╭─ Task data

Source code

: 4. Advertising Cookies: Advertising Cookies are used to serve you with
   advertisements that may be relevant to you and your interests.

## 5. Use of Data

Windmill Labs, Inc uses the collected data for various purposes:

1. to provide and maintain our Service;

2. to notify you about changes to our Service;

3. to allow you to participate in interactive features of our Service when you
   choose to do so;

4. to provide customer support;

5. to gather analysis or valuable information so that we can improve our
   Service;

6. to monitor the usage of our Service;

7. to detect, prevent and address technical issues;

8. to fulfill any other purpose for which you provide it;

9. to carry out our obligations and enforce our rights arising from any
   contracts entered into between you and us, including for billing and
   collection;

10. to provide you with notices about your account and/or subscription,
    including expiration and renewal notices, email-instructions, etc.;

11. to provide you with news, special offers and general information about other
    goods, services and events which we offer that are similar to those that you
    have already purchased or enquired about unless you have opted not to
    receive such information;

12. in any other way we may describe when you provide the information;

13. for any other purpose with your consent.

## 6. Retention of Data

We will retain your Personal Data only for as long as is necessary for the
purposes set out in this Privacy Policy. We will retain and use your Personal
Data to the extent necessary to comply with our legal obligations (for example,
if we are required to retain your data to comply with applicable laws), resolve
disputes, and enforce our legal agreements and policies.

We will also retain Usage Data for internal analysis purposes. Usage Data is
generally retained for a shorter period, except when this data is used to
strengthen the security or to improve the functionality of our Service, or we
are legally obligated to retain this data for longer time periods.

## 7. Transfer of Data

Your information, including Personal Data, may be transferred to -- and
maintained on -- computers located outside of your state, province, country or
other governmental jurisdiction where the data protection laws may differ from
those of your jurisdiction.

╰─

To-do item
Go through the records above and copy each line where "provide" is found.

Your response
1. to provide and maintain our Service;
4. to provide customer support;
8. to fulfill any other purpose for which you provide it;
10. to provide you with notices about your account and/or subscription,
11. to provide you with news, special offers and general information about other
12. in any other way we may describe when you provide the information;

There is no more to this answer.